_Written request_
Resume the news report on Alberto Contador ahead of the 2011 Tour de France, picking up right after its final sentence.

Source: Cyclingnews News Headlines

Contador Heads Into Unknown at Tour


 

PARIS, June 29, 2011 (AFP) - Despite years of Grand Tour experience, Alberto Contador will head into the unknown when he begins the defence of what could turn out to be another controversial Tour de France crown.

 

The 98th edition of the world's premier cycling event begins Saturday and while Contador has several potential challengers other obstacles could stand in the way of a fourth yellow jersey win.

 

The joy of a third yellow jersey triumph for Contador in 2010 was tempered a month later after he announced he had tested positive for clenbuterol on the race's second rest day.

 

Almost a year has gone by and, much to the annoyance of the organisers, the final judgement is still pending.

 

"Obviously we would have liked to have a final ruling before the start of the Tour," lamented Tour director Christina Prudhomme who, nevertheless, said he will be treating Contador as innocent until proven guilty.

 

Contador's claim that he ingested the banned substance while eating a contaminated steak was accepted by the Spanish authorities, but did not wash with the International Cycling Union (UCI) nor the World Anti-Doping Agency (WADA).

_Record set_
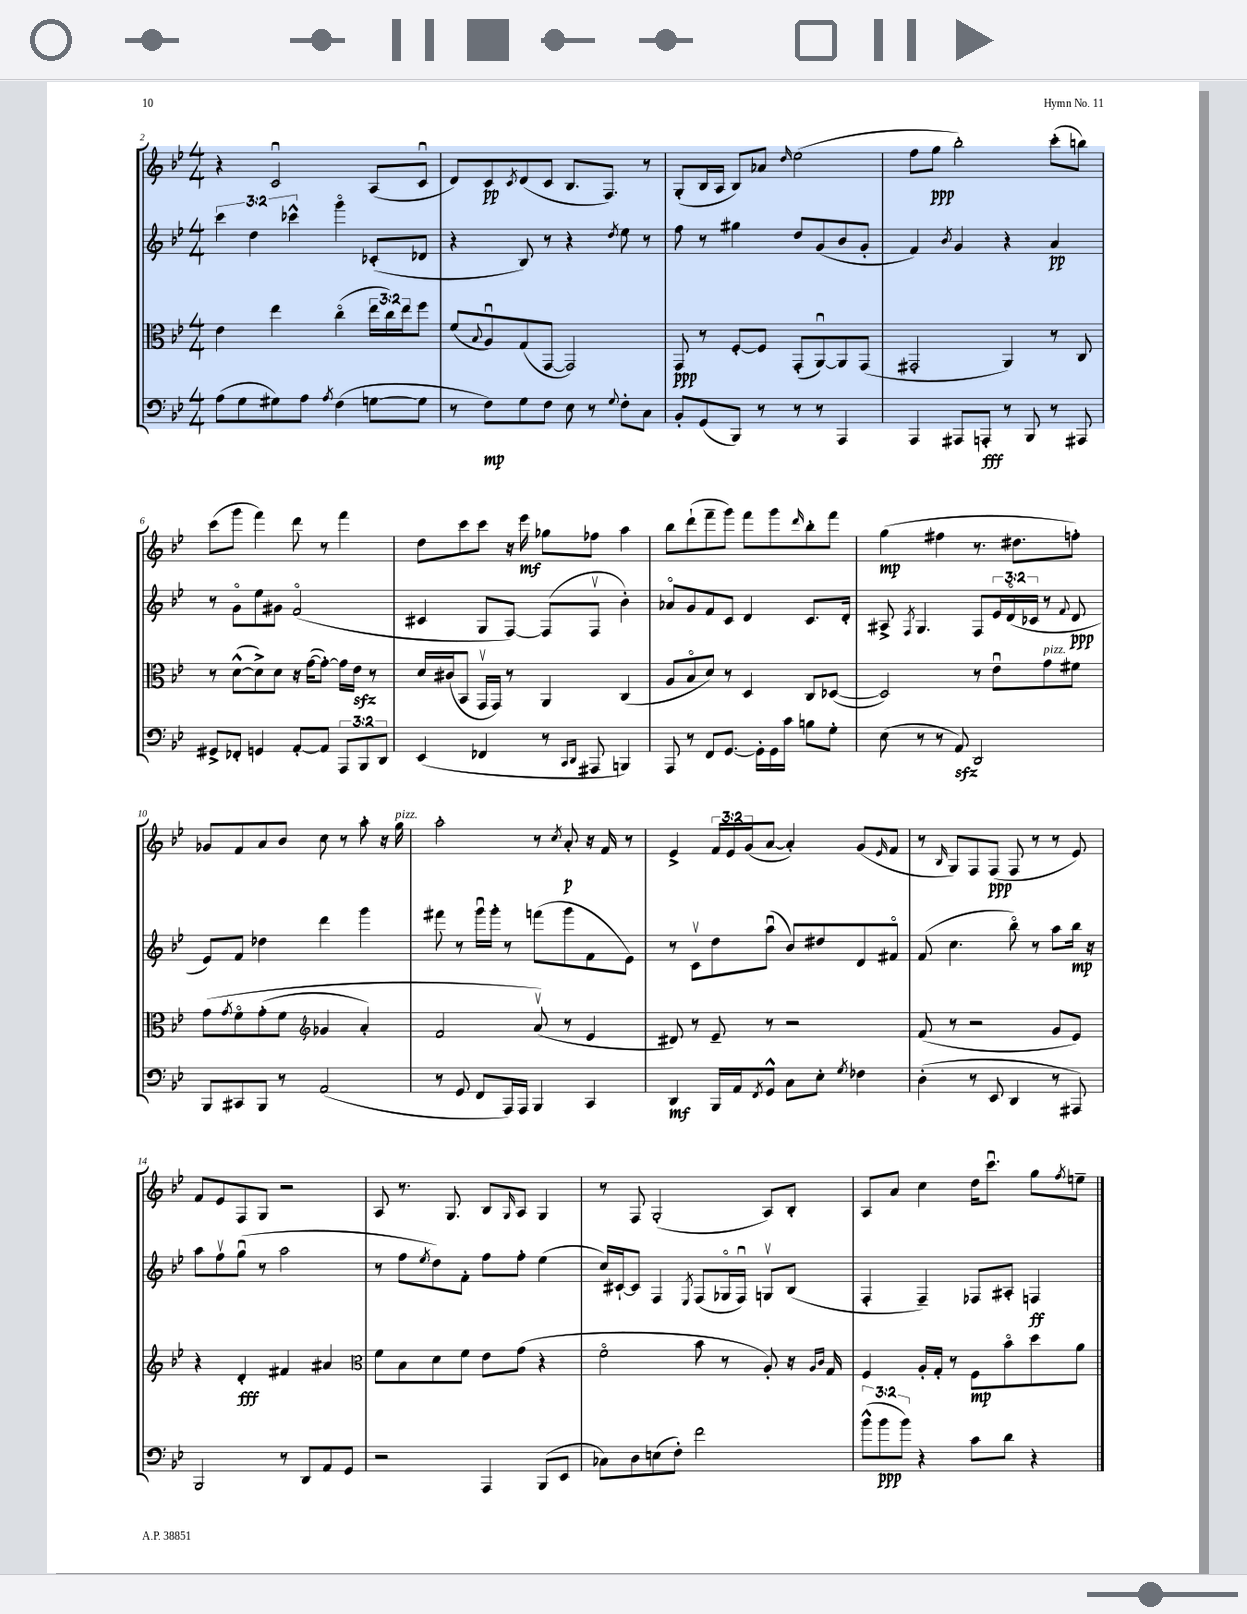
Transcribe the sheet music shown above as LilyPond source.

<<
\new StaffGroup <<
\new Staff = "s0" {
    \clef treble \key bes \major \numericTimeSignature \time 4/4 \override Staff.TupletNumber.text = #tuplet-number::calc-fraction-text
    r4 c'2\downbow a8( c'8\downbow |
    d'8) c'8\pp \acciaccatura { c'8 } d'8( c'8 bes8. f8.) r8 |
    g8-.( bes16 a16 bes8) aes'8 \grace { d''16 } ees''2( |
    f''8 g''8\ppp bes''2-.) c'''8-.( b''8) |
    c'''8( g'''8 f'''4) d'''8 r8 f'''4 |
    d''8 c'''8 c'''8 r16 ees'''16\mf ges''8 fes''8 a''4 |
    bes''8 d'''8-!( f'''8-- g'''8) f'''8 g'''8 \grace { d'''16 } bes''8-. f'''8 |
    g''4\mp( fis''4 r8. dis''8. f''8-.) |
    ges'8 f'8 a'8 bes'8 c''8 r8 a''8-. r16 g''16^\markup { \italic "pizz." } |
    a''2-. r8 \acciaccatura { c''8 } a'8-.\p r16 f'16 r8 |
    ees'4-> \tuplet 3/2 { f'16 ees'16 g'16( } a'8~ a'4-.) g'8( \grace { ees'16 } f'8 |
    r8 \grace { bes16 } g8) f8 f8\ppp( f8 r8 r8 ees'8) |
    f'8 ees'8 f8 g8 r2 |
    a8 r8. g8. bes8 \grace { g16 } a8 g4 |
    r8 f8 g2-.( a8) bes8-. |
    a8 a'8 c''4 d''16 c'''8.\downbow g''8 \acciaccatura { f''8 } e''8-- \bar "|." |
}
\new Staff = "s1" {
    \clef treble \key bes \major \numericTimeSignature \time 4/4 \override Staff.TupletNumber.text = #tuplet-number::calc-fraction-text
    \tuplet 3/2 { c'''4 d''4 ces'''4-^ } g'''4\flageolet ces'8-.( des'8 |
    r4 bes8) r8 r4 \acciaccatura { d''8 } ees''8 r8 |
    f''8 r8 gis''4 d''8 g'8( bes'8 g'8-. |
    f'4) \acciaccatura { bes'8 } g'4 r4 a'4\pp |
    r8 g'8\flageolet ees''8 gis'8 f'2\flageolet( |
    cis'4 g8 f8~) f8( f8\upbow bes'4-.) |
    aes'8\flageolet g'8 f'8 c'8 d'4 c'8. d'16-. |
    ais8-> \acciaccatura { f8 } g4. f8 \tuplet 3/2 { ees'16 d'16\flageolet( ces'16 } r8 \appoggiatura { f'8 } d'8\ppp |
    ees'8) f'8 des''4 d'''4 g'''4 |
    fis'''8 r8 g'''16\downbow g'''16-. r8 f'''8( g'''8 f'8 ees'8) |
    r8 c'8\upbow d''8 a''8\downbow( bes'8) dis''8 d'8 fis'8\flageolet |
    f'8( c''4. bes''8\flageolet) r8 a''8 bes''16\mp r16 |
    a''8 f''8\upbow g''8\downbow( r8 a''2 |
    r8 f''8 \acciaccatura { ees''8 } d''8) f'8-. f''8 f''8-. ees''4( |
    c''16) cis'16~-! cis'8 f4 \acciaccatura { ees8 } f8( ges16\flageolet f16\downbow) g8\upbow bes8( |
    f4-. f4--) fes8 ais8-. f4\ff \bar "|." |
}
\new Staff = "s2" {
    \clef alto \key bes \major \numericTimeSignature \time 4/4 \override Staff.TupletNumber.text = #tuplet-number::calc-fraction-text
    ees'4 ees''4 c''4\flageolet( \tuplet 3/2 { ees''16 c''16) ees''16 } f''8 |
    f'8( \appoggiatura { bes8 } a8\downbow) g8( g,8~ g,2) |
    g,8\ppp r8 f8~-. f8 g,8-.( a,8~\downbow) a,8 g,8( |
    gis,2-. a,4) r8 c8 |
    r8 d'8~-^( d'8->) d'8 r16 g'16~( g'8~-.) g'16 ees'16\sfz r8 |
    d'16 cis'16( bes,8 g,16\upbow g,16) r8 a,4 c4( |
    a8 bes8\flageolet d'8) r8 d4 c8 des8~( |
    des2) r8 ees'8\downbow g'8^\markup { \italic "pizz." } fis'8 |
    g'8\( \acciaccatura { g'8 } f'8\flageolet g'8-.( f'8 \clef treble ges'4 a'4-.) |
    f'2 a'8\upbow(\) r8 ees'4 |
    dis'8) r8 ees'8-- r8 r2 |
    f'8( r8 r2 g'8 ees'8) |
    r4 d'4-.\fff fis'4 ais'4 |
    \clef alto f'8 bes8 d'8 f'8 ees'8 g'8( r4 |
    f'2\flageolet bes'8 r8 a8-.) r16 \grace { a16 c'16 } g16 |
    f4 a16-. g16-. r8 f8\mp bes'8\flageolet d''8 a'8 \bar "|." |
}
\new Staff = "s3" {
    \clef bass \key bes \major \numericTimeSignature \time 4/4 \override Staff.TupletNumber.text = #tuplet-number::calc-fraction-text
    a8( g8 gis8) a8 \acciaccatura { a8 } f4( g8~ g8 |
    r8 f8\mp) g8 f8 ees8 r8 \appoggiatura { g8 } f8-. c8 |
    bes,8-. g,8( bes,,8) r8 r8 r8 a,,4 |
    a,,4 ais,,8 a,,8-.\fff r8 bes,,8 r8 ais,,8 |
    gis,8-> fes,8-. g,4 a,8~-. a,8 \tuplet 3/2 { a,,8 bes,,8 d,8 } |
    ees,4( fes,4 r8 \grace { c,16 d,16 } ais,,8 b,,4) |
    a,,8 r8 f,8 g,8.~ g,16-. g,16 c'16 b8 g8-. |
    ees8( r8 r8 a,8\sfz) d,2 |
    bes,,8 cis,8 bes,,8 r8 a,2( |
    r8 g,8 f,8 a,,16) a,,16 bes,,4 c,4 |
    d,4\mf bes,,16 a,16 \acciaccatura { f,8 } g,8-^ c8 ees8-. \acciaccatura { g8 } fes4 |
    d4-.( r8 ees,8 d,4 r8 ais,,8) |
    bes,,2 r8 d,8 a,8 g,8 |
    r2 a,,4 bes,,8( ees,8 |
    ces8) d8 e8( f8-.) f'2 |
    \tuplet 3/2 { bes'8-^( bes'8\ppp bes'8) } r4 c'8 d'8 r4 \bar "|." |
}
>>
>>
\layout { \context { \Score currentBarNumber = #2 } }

_Exercise response_
 

Both bodies appealed the decision to clear the Spaniard to the Court of Arbitration for Sport (CAS), which will not make a final decision until August.

 

The UCI also says it will treat Contador with respect, although that pledge will have little value if CAS finds the Spaniard guilty and he has to hand back all the wins he pocketed since and including last July.

 

The psychological burden borne by Contador ultimately failed to wreck his bid to win what was an immensely difficult Giro d'Italia last month.

 

But despite being on course for a rare double, not seen since Marco Pantani's feat in 1998, it remains to be seen whether Contador has enough fuel in the tank, both physically and mentally, to go the distance.

 

In any case Andy Schleck, who lost the race by only 39secs last year, has only one objective.

 

"I'm going there to win the Tour. I've been second twice so this time I want the top step of the podium," the Leopard team's climbing expert said during the Tour of Switzerland last week.

 

If organisers were longing for another Contador v Schleck duel, they should certainly have it -- and much more thrown in for good measure.

 

This year's race has something for everyone, from the sprinters like Britain's Mark Cavendish -- the winner of an amazing 15 stages in three editions -- to the 'punchers' like Belgian Philippe Gilbert, who are at home on the undulating stages that finish with an uphill sprint.

 

Yet it's to the climbers that Prudhomme is offering most rewards.

 

Featuring only one individual time trial, a 42.5 km ride around Grenoble on the 20th and penultimate stage, the 21-stage race has nine days in which at least one categorised climb appears.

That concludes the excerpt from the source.